Теперь шел октябрь. Над домом, в котором мы разговаривали о Наде, снова пролетел самолет.
— Вот и все, — проговорила Минина. — Все.
Пилоты и бортпроводницы, собравшиеся в Надиной комнате, подавленно молчали. Каждый рассказал и вспомнил о Наде самое лучшее и самое важное, но ни один из них при этом не испытал облегчения. Они стремились создать образ Нади, но, конечно, чувствовали, что жизни не равно ничто — ни образ, ни их слова, ни их боль.
Перед нашей встречей Минина провела свой самый трудный телефонный разговор. Она звонила в Удмуртию. Ей предстояло сообщить Генриетте Ивановне о гибели Нади. Когда их соединили, она смогла лишь сказать: «С Надей плохо, срочно вылетайте».
— Но она жива? — доносился далекий голос матери. Минина молчала и тихо плакала.
— Но она жива? — звучало в трубке.
И кто-то вместо Мининой, ее голосом сказал:
— Да.
Провожая нас взглядом, Дуся Минина проговорила скорее, кажется, для себя:
— Я представляю Надю в ее последний момент… Хотя не знаю подробностей, но ясно вижу, как она повернулась, как посмотрела в глаза бандитам, напряглась… И стала на защиту экипажа, пассажиров. Я все это вижу…
…Как Надя жила, было теперь известно. Предстояло узнать, как она погибла.
Под крылом самолета лежала темно-зеленая Колхида. Над коричневой водой Риони поднимались октябрьские испарения. Пилот маленького самолета, которым мы летели, не произнес за время рейса ни слова, но когда прошли траверз Зеленого мыса, он сказал:
— Вот здесь, в этом месте неба, убили Надю.
Через несколько минут после приземления заместитель министра гражданской авиации СССР А.А. Попов познакомил нас со вторым пилотом Надиного самолета — Сулико Шавидзе. «Он вам расскажет о ситуации на борту», — сказал Попов.
Шавидзе оказался совсем молодым человеком. Он был возбужден, но старался собой владеть.
— Я вам расскажу о нашей бортпроводнице Надежде Курченко, — начал он, забыв о пожелании заместителя министра.
Тут же, в кабинете начальника Батумского аэровокзала, заканчивал разговор по телефону высокий человек в коротком белом халате, по всей вероятности, врач. Он положил трубку и, перебив Сулико, сказал:
— Сулико, пройдите с товарищами к «Скорой помощи», там лежит Чахракия. Даю вам на разговор с ним пять минут. Мы его увозим.
«Скорая помощь» стояла за кипарисами, был виден лишь ее капот. Рядом с машиной беседовали члены комиссии. Они, видимо, только что закончили разговор с командиром экипажа Георгием Чахракия. Он лежал на носилках в измятом темно-синем кителе и не двигался — пуля задела позвонок. Его глаза были воспалены, обескровленные щеки впали, он был небрит.

☆ ☆ ☆ ☆ ☆

◆ **ЗАДАНИЯ**:
1) Переведите на английский язык предложение из отрывка о Надежде Курченко: «Шавидзе оказался совсем молодым человеком».
2) Перечислите всех людей, которых отрывок о Надежде Курченко называет по имени или фамилии.
3) Подхватите отрывок о Надежде Курченко и продолжите повествование после его последнего предложения.
Следующий далее список никак не связан с отрывком о Надежде Курченко.

☆ ☆ ☆ ☆ ☆

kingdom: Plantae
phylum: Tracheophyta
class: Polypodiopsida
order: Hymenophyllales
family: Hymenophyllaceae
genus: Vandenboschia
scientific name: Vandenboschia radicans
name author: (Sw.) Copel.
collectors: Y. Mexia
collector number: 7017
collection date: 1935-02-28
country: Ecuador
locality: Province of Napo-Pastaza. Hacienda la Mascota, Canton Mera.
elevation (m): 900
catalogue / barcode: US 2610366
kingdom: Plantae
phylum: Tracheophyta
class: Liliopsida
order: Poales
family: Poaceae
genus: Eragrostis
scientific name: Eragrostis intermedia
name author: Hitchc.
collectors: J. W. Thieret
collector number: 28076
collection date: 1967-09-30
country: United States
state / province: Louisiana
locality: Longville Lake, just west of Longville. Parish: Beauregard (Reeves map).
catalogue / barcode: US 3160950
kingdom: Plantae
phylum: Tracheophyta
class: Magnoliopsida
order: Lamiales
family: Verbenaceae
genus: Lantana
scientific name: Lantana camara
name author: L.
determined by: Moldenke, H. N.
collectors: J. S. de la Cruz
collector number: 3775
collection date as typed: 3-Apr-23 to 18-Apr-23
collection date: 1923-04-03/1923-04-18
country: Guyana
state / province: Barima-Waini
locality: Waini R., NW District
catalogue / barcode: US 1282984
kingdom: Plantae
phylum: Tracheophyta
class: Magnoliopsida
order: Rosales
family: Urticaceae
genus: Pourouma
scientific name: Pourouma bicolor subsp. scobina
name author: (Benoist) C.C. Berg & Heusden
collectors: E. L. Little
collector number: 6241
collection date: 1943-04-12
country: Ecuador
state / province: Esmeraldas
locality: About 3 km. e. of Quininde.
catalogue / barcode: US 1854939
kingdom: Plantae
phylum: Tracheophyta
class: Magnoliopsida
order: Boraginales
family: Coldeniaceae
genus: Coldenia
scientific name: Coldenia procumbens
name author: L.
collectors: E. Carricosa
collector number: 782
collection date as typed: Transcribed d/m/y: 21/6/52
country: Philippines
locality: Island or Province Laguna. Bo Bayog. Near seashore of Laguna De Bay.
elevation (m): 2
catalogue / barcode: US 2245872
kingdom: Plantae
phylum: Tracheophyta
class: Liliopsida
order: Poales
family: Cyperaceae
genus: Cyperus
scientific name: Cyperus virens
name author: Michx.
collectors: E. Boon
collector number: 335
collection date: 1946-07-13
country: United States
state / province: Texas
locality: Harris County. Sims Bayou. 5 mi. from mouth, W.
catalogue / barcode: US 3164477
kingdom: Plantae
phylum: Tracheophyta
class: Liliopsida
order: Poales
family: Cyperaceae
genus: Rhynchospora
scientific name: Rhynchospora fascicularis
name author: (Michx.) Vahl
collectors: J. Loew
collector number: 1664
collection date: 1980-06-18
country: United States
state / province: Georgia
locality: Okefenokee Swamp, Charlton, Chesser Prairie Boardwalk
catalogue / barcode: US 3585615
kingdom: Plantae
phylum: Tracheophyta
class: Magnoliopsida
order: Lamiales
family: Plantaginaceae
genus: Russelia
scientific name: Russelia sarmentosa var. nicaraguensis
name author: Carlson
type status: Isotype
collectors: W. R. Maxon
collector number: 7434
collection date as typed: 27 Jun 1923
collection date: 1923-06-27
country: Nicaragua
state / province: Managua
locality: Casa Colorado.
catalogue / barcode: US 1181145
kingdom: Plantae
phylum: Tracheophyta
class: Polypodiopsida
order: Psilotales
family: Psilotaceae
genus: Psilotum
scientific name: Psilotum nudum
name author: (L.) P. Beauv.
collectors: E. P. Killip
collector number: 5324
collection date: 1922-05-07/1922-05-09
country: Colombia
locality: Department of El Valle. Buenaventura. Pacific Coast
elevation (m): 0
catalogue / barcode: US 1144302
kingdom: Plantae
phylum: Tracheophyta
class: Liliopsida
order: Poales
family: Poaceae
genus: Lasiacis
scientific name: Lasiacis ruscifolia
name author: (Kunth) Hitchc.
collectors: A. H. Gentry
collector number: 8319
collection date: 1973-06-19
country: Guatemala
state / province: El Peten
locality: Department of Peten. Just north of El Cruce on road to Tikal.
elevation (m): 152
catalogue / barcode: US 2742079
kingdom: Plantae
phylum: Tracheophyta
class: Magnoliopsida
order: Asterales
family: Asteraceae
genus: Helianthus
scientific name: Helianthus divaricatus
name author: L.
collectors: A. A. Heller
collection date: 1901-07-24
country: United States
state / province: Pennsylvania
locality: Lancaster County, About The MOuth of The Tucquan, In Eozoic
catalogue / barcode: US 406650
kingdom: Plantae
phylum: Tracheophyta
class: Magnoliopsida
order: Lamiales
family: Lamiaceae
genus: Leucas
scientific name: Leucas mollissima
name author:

☆ ☆ ☆ ☆ ☆

◆ **ОТВЕТЫ ПО ЗАДАНИЯМ**:
1) Shavidze turned out to be a very young man.

2)
Надя (Надежда Курченко)
Дуся Минина
Генриетта Ивановна
А.А. Попов
Сулико Шавидзе
Георгий Чахракия

3)
Врач пришел к машине следом за нами. Он снова напомнил о времени. Его можно было понять. Мы и сами видели, что вид у Чахракия был скверным, и нас не надо было торопить. Мы решили сократить разговор до одной фразы: «Желаем скорейшего выздоровления», — но он, узнав, откуда мы, еле слышно сказал:
— Я расскажу вам только о бортпроводнице, как она погибла, о Наде… а остальное расскажет Сулико, — и повел глазами в сторону Шавидзе.
Врач склонился к его лицу и приложил ко лбу влажную марлю:
— Успокойся.
— Я уже спокоен, — произнес безучастно пилот, и его тон был при этом таким, что в нем не чувствовалось ни одной искры, а был лишь пепел.
…Им дали разрешение на взлет в 12 часов 30 минут дня. Они взлетели чисто и привычно. В пилотской кабине было спокойно и солнечно.
На месте командира экипажа был Георгий Чахракия — командиром он стал лишь полгода назад. Сулико Шавидзе был вторым пилотом. Оганес Бабаян — механиком, Валерий Фадеев — штурманом. Пятым членом экипажа была бортпроводница Надя Курченко.
Солнце делило салон на две равные зоны: сиреневую и серо-голубую. Пассажиры рассматривали землю и рифленую плоскость моря, которая плавно, по мере виража, поднималась над привычным горизонтом.
Никто не знает принципа, лежащего в основе, казалось бы, совершенно неуправляемого процесса: подбора пассажиров на тот или иной рейс. Но принцип такой есть, он наверняка существует, иначе как можно объяснить тот факт, что один рейс привлекает на борт самолета еще недавно совершенно незнакомых, но одинаково шумных и непоседливых людей, а другим рейсом отправляются в полет люди совершенно иного склада, темперамента и тоже, разумеется, никогда и нигде раньше не встречавшиеся друг с другом? Многие бортпроводницы смеются или задумываются над этой загадкой, и Надя размышляла над ней не раз. Она столкнулась с этим явлением почти сразу, как только начала летать.